──────── GIVEN TEXT

Main memory (also known as main storage) is the part of the computer that stores programs, instructions, and data. The two basic types of physical (or real — as opposed to virtual — more on that later) memory are
• Random Access Memory (RAM): Volatile memory (data is lost if power is removed) is memory that can be directly addressed and whose stored data can be altered. RAM is typically implemented in a computer's architecture as cache memory and primary memory. The two main types of RAM are:
• Dynamic RAM (DRAM): Must be refreshed (the contents rewritten) every two milliseconds because of capacitance decay. Refreshing is accomplished by using multiple clock signals known as multiphase clock signals.
• Static RAM (SRAM): Faster than DRAM and uses circuit latches to represent data, so it doesn't need to be refreshed. Because SRAM doesn't need to be refreshed, a single-phase clock signal is used.
• Read-Only Memory (ROM): Nonvolatile memory (data is retained, even if power is removed) is memory that can be directly addressed but whose stored data can't be easily altered. ROM is typically implemented in a computer's architecture as firmware (which we discuss in the following section). Variations of ROM include
• Programmable Read-Only Memory (PROM): This type of ROM can't be rewritten.
• Erasable Programmable Read-Only Memory (EPROM): This type of ROM is erased by shining ultraviolet light into the small window on the top of the chip. (No, we aren't kidding.)
• Electrically Erasable Programmable Read-Only Memory (EEPROM): This type of ROM was one of the first that could be changed without UV light. Also known as Electrically Alterable Read-Only Memory (EAROM).
• Flash Memory: This type of memory is used in USB thumb drives.
Secondary memory (also known as secondary storage) is a variation of these two basic types of physical memory. It provides dynamic storage on nonvolatile magnetic media such as hard drives, solid-state drives, or tape drives (which are considered sequential memory because data can't be directly accessed — instead, you must search from the beginning of the tape). Virtual memory (such as a paging file, swap space, or swap partition) is a type of secondary memory that uses both installed physical memory and available hard-drive space to present a larger apparent memory space to the CPU than actually exists in main storage.

────────────────
──────── DATA UNDER STUDY

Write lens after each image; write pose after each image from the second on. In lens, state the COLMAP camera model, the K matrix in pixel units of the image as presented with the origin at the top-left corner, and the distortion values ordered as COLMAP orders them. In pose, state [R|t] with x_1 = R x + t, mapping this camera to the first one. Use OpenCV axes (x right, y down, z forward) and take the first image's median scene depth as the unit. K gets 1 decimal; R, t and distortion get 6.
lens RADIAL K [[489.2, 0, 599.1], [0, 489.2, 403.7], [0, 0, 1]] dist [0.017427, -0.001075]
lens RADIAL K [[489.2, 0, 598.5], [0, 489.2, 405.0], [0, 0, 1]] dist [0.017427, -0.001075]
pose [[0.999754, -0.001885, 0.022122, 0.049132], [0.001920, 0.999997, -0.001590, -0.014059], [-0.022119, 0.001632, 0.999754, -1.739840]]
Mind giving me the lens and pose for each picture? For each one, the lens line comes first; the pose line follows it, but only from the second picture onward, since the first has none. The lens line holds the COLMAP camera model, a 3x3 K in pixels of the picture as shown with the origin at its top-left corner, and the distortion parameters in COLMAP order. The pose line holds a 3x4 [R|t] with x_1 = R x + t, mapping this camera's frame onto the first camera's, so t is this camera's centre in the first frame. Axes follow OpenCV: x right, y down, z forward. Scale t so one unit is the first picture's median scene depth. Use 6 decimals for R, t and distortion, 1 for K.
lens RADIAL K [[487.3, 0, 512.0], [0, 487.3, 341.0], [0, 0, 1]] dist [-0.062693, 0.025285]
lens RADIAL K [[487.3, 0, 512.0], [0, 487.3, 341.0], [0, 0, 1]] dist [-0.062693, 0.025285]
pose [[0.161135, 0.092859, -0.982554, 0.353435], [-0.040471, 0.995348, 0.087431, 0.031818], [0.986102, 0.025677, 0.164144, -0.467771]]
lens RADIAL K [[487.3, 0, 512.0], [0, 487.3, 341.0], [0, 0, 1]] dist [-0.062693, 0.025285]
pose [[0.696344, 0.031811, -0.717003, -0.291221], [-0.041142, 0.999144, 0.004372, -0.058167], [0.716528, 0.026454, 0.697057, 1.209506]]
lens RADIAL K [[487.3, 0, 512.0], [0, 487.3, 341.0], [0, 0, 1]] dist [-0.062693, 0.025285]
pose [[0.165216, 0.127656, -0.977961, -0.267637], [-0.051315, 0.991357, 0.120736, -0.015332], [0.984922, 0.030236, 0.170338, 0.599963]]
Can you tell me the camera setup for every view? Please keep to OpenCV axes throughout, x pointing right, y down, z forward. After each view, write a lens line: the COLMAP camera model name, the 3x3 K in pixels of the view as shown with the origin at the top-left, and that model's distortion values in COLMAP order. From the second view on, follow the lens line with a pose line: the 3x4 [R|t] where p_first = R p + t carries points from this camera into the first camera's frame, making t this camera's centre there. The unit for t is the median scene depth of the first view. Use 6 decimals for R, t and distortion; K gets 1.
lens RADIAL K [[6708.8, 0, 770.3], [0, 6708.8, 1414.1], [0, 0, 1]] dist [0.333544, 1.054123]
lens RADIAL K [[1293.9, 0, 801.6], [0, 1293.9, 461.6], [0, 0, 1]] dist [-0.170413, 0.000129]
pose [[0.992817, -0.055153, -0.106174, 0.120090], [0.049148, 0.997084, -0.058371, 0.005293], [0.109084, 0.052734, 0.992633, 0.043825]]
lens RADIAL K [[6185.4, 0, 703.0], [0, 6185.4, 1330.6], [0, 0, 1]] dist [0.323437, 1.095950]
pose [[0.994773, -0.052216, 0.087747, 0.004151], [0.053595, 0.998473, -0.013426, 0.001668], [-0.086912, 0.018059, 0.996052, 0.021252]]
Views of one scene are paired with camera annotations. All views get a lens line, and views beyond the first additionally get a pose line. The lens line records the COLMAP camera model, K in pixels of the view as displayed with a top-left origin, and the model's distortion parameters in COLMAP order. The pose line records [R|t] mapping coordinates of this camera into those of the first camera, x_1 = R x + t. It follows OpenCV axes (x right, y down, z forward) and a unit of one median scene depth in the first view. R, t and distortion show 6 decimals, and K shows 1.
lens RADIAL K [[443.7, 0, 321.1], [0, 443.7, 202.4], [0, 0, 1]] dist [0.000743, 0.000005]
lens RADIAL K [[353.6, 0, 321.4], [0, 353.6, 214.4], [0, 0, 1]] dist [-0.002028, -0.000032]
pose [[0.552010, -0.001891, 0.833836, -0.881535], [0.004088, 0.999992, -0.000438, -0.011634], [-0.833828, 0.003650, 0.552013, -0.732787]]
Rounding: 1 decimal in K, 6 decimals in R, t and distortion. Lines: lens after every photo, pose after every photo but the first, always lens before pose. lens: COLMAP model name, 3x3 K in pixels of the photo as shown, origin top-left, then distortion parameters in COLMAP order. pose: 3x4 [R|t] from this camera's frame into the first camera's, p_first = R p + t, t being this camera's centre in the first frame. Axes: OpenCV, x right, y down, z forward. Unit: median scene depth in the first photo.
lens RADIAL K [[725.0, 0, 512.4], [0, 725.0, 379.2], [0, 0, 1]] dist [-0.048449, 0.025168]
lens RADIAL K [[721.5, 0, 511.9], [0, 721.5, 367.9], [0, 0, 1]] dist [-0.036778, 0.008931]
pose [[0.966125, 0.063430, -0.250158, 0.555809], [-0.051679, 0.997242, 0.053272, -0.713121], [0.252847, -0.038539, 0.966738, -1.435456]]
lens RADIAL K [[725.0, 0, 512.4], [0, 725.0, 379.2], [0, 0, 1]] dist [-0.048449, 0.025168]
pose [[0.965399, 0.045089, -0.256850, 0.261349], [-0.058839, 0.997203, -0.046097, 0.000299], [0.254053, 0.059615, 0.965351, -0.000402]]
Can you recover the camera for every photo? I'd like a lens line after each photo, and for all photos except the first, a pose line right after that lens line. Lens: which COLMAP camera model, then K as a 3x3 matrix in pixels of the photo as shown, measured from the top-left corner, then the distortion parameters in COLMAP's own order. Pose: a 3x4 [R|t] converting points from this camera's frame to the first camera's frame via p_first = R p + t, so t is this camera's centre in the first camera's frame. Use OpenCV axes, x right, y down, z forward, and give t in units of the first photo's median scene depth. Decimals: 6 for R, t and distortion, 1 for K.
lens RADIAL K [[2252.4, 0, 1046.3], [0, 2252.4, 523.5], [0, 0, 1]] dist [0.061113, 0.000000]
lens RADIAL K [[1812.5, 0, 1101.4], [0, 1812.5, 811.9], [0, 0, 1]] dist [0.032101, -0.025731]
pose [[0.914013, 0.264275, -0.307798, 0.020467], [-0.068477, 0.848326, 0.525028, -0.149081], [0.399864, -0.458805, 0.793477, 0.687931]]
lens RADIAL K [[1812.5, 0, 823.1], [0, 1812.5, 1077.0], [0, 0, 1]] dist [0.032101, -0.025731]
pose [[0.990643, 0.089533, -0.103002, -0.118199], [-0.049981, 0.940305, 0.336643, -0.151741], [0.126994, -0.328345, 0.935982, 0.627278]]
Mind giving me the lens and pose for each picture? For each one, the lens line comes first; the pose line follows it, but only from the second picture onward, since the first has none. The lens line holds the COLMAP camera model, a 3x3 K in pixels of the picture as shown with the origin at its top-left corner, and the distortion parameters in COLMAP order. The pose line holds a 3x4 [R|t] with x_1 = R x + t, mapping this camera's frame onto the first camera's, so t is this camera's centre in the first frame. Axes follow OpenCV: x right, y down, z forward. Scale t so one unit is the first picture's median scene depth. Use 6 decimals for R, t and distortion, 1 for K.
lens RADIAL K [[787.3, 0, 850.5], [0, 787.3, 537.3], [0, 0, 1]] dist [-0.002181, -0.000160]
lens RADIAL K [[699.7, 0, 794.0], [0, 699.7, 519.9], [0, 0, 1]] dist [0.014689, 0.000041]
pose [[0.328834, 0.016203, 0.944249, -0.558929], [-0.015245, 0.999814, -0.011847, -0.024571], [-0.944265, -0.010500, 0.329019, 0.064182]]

────────────────

__TO DO__
(1) In the text on computer memory, give the part between "Secondary memory (also" and "in main storage.", inclusive, again, substituting "auxiliary storage" for "secondary storage".
(2) Name every variation of ROM listed in the text on computer memory.

__WRITTEN ANSWERS__
(1)
Secondary memory (also known as auxiliary storage) is a variation of these two basic types of physical memory. It provides dynamic storage on nonvolatile magnetic media such as hard drives, solid-state drives, or tape drives (which are considered sequential memory because data can't be directly accessed — instead, you must search from the beginning of the tape). Virtual memory (such as a paging file, swap space, or swap partition) is a type of secondary memory that uses both installed physical memory and available hard-drive space to present a larger apparent memory space to the CPU than actually exists in main storage.

(2)
- Programmable Read-Only Memory (PROM)
- Erasable Programmable Read-Only Memory (EPROM)
- Electrically Erasable Programmable Read-Only Memory (EEPROM)
- Flash Memory